The Southern Baptist Convention is known for its support of slavery in the past. The Baptist Press writes that some observers felt it was appropriate that Luter's election took place on the day many celebrate "Juneteenth" and the anniversary of slavery's end in the United States.

But a news station in August, Georgia, paints a different story.

WRDW-TV Channel 12 interviewed two local pastors for their reactions, one of whom had very unkind words to say, calling Luter a "house nigger."

Bishop Willie JacksonBishop Willie Jackson of Christ Centered Outreach Ministry told Channel 12 (see the link and the video clip below to fact check):

For most of us, we see it as a political — of it being politically motivated, anyway.  I applaud him in a sense, but on the other hand, I see him as on the plantation, and playing "house nigger" role.  Here is a man that is not even seminary trained and they have him — they've chosen him over all of the other Southern Baptists.  I see it in the same way that I saw Michael Steele of being president of the Republican Party.

Andy Jones, minister at the First Baptist Church of Augusta had a different view:

Making a historic decision today is very good for the Southern Baptist Convention, for the South, good for Baptists in general.   I think this is certainly a way to go in the right direction. You know, Dr. Martin Luther King said that the most segregated place in America is churches at 11 o'clock on Sunday mornings.

The First Baptist Church of Augusta's original building on Green Street was the birthplace of the SBC in 1845.  The church separated from the Southern Baptists over issues involving slavery.
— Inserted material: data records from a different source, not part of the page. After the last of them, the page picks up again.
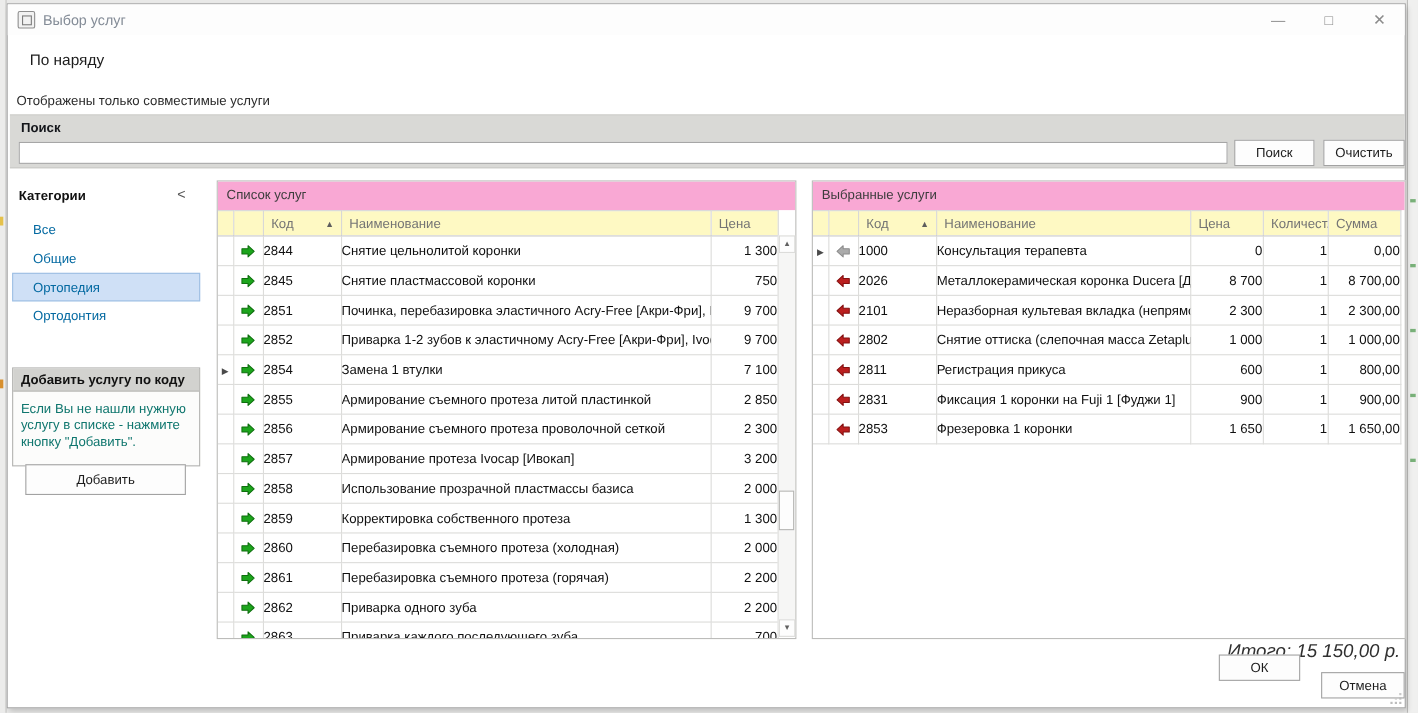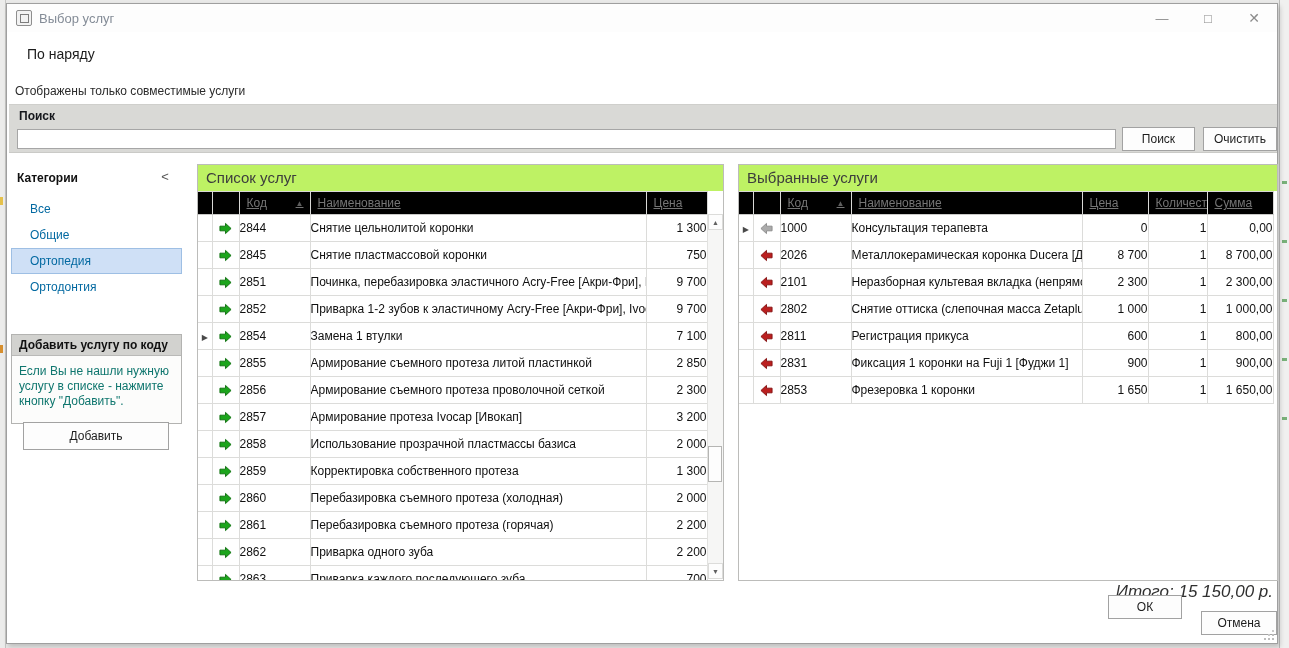--- a/index.html
+++ b/index.html
@@ -63,7 +63,7 @@
   .panel { position:absolute; background:#fff; border:1px solid #bcbcba; overflow:hidden; }
   .panel-services { left:190px; top:160px; width:527px; height:417px; }
   .panel-selected { left:731px; top:160px; width:540px; height:417px; }
-  .panel-title { height:26px; background:#bef264; font-size:15px; color:#3d3d3d;
+  .panel-title { height:26px; background:#f9a8d4; font-size:12px; color:#3d3d3d;
     line-height:25px; padding-left:8px; }
   table.grid { border-collapse:collapse; table-layout:fixed; font-size:12px; color:#101010; }
   table.grid th { height:23px; background:#000000; color:#757575; font-weight:normal;

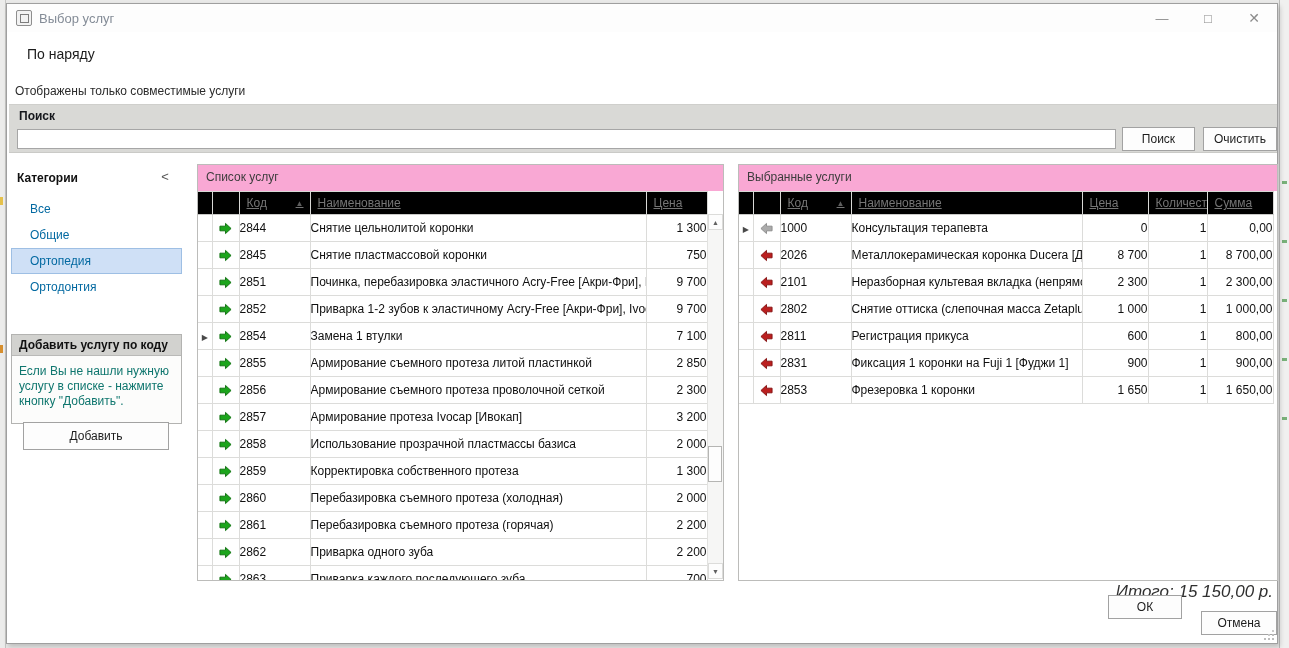--- a/index.html
+++ b/index.html
@@ -66,9 +66,9 @@
   .panel-title { height:26px; background:#f9a8d4; font-size:12px; color:#3d3d3d;
     line-height:25px; padding-left:8px; }
   table.grid { border-collapse:collapse; table-layout:fixed; font-size:12px; color:#101010; }
-  table.grid th { height:23px; background:#000000; color:#757575; font-weight:normal;
+  table.grid th { height:23px; background:#fef9c3; color:#757575; font-weight:normal;
     text-align:left; border-right:1px solid #d8d8d6; border-bottom:1px solid #c9c9c7;
-    border-top:1px solid #d8d8d6; padding:0 0 0 7px; white-space:nowrap; overflow:hidden;text-decoration:underline; }
+    border-top:1px solid #d8d8d6; padding:0 0 0 7px; white-space:nowrap; overflow:hidden; }
   table.grid th.no-pad { padding:0; }
   table.grid td { height:27px; border-right:1px solid #dcdcda; border-bottom:1px solid #dcdcda;
     white-space:nowrap; overflow:hidden; padding:0; }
(The news video will load in 1-2 seconds.)

About D. Beeksma

One of the growing crowd of American "nones" herself, Deborah is a prolific writer who finds religion, spirituality and the impact of belief (and non-belief) on culture inspiring, fascinating and at times, disturbing. She hosts the God Discussion show and handles the site's technical work. Her education and background is in business, ecommerce and law.
  • http://www.houseofbetazed.com Mriana

    You know, I realize a Black man is saying it, but somehow I feel offended by his use of words. Then again, such words neither I nor my sons' father condoned.

    I told my older son about this story and he agreed that it was not only offensive, but uncalled for. When I first told him, he said, "What?" I told him again and he was obviously offended by the second minister's words. We both agreed that it doesn't matter what the Southern Baptist Convention did in the past, that was uncalled for.

    • Deborah_B

      I couldn't believe he said that! How hateful.

      • http://www.houseofbetazed.com Mriana

        Very

  • http://pulse.yahoo.com/_AGHQNNS47LMNF4GNUKQKAKNQKA Spanky

    Willie Jackson only said out loud what millions of people, both black and white, say every day. It is an offensive word, but nevertheless it still ubiquitous and so far, no other word captures the same essence — with all of its historic complexity. Mr. Jackson is exactly right though, in that this appointment is window dressing. It's an attempt to blunt criticism of the SBC for their racial prejudice. The simple fact is that Fred is a token black… one the SBC can point to and say 'hey, we're not prejudiced anymore' while the overwhelming majority of SBC churches in the south will have a lily white crowd in the sanctuary come sunday morning.